§ Work instructions
Report only the number of lines in the rows below that contain the word "This".

§ Entries provided
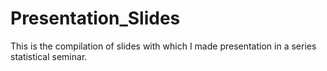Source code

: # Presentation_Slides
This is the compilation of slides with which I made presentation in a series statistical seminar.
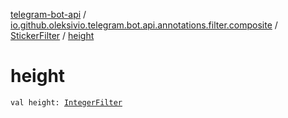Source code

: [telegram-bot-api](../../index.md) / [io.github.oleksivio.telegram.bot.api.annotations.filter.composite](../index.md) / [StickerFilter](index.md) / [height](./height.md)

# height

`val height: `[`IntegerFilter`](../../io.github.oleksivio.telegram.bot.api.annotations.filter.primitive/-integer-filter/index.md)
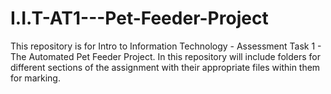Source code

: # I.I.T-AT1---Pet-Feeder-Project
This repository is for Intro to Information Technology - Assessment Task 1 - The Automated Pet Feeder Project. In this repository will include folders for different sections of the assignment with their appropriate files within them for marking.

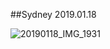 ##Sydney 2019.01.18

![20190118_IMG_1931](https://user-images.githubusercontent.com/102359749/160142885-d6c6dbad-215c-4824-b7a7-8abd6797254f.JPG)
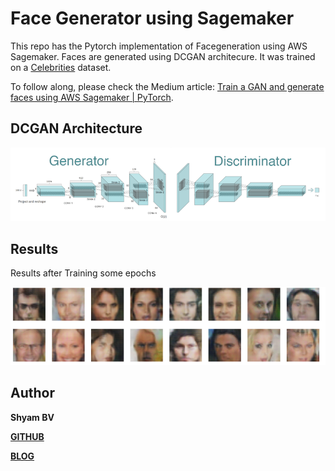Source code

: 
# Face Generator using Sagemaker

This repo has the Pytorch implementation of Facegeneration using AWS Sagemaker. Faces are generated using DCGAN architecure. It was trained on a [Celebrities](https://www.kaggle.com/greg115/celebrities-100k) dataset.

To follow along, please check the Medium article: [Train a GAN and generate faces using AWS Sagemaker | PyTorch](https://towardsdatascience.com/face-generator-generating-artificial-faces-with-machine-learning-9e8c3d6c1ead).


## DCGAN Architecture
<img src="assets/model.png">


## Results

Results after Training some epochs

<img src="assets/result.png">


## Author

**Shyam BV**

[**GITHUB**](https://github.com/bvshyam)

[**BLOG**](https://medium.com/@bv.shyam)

§ Result of the task
3